押し問答をしていると本棚のところに触れてしまう。

「ん?ポチ?」

押した感触に手を離す。

「ああ、それか。脱出用のポッドだ」

「!ーーーそ、それじゃあっ」

ここから逃げ出せるのでは、と期待に寄せる。

「お前は操縦の仕方知らねェだろ」

「操縦なんて必要なんですか」

「隕石にぶつかったら手動だ」

「SFで見たことあります!」

「なんのことかは知らないが。
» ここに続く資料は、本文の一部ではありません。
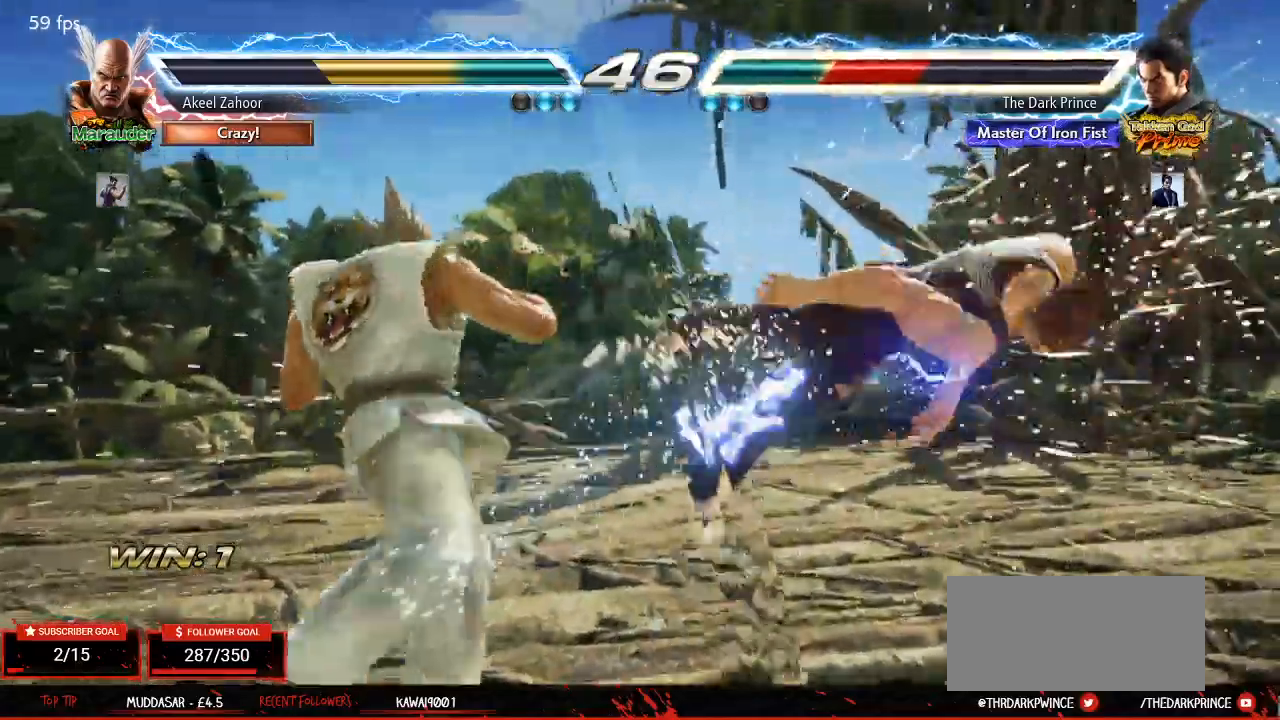
{"buttons": ["TRIANGLE", "R1"], "left_stick": "center", "events": [[433, "TRIANGLE", "down"], [500, "R1", "down"]]}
おまえには無理だな」

繊細を要求されるんならね。

男はまたさり気なく話を逸らされたと彼女に迫る。

「ぎゃ!来ないで!」

「ただの検査だ」

「せ、せめて女の人を」

「ワガママ言うな」

どこが?

ローは己を過信しすぎているだろ。

嫌がってんのにー!

「じゃあ診察するときの服に着替えろ」

「なんでそんな」

「診察しなきゃ連れてきた意味がねェ」

中毒かな。

まるで普通の人間みたいな事を言う。

違う違う、この人は宇宙から来た人。

ネネカは首を降って間違えそうになる前に訂正する。

「私の体を見て分かるんですか?種族も違うでしょうから」

「一通り人間の医学を学んだから気にするな」

えっ、学んだってなに?

「学んでどうにかなる量ではないよーな」

男は宇宙の膨大な知識に比べれば多くないという返答に頭が真っ白になる。

医学が少ないとは、どれだけ宇宙は凄いんだ。

想像もつかない。

急かされて着替えようと動くと船が揺れて体が地面に崩れ落ちた。

「わぁ〜!?」

「……チッ!嵐か!」

嵐と言い捨てて直ぐに飛び出していくトラファルガー。

「ええ!私どうしたら……」

「とりあえず掴まっとけ」

と、言われたので必死に引っ付いた。

ガタガタ揺れる船にローは苛つきつつも部屋を出ていく。

それを見送るしかない非力な娘。

15分後。

揺れが収まったのは結構後だったが、無事に収まる事が出来たみたい。

体感的には1時間くらい経ったような気がしたので、随分疲れた。

今も痛む体を引きずるように歩き、誰か居ないかと探す。